Judith had no objection to being interviewed and agreed to let Haney and Peters tape their questions and her answers. Sue Peters began by asking her if she knew that detectives had spoken to her husband earlier in the day.

“Yes,” Judith said with a nod, but she didn’t know why.

“And what we’d like to do is verify some information that he’s provided,” Peters said, “as well as ask you some questions about your background with Gary, and go from there. Okay?”

“Okay.” She was a sparrowlike woman nearing sixty, neither fat nor thin, with blondish brown hair and little makeup. Matt Haney found her almost a cookie-cutter image of Gary’s first two wives, none of them with his late mother’s flair for makeup and fashion.

At Peters’s request, Judith recalled the first time she’d met Gary at the White Shutters and their subsequent courtship. They had been together since 1985.

“What type of man was he [then]?”

“Oh, the best. Nice, sweet, gentle…. He comes home, and we’re still best friends.” She explained that Gary had few friends, just some men he talked to at work, although he didn’t socialize with them. He would rather be with her.

“What about female friends—female acquaintances, not a relationship-type thing, but a friendship?” Peters asked.

“No. I don’t know of any.”

“So you pretty much keep to yourselves and do your own thing?”

“Yes. If I’m at the grocery store I’ll, you know, notice what time it is. I know he’s coming home and I want to be here when he comes home every day.” Judith could not remember any trouble in her marriage or his prior unions, nothing more than slight arguments he might have had with his son’s mother, Dana. When Chad was a little boy, Gary’s mother had picked Chad up from his day care to bring him to Gary and Judith for his weekend visitations.

“Do you know why they broke up?”

“Oh, she [Dana] used to be a country-western singer and stayed out late with the band and groups, and he would be home babysitting. I don’t know all those details,” Judith said.

“He has mentioned that she was unfaithful to him. Do you know anything about that?”

“She was probably with some of the band people, maybe. I have no idea.”

As for Gary’s first wife, Judith knew virtually nothing about her. She had heard about some fight over furniture, but she thought that might have been Gary’s brother’s ex-girlfriend. Now that she thought about it, she didn’t think it was Heather who had demanded her furniture.

“Was there anything in particular you can think about any of his ex-wives that made him angry about them?”

“Real angry? Not real bad anger. He’s never been mad.”

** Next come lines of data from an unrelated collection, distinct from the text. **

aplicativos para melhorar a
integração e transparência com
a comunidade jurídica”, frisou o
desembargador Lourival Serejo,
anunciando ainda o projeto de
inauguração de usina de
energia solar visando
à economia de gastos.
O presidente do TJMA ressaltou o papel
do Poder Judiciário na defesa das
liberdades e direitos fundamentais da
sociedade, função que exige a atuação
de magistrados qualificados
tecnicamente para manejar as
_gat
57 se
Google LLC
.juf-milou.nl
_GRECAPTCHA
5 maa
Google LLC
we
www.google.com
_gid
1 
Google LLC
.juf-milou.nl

“Okay. Does he have a bad temper?”

“No.”

“Have you ever seen him just out-of-control angry…or violent?”

“Not violent—he’s raised his voice to me one time. It was just something minor. I don’t remember exactly what it was.”

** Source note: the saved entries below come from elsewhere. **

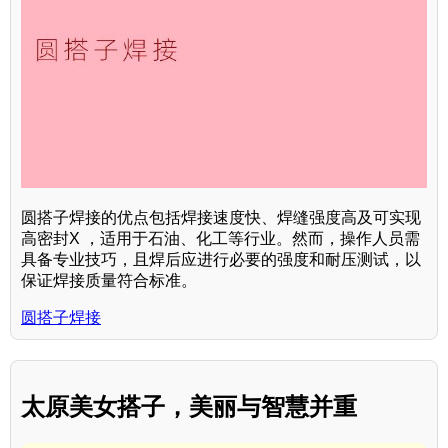
圆搭子焊接的优点包括焊接速度快、焊缝强度高及可实现
高密封X ，适用于石油、化工等行业。然而，操作人员需
具备专业技巧，且焊后应进行必要的强度和耐压测试，以
保证焊接质量符合标准。
圆搭子焊接
太原美女搭子，美丽与智慧并重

“Has he ever struck you, ever grabbed you? Have you ever had the police respond to any of your residences on a domestic violence?”

“No! Heavens, no. No.” Judith seemed shocked at the very idea of that.

“I’m just trying to get a better understanding of your relationship,” Sue Peters explained.

“He’s the best,” Judith said firmly. She still hadn’t asked them why they were questioning her. She and Gary got along just fine, always had.

“What’s Gary’s relationship with Chad?”

“Oh, it’s wonderful. He’s the best,” Judith said. “They shake hands, give each other hugs. When it’s his birthday, I’ll send him some money. We forgot his birthday [this year] because so much was going on with Gary’s mom, when she was sick. Chad is just like his dad. He’s in the marines, eight years now, in Pendleton, California.”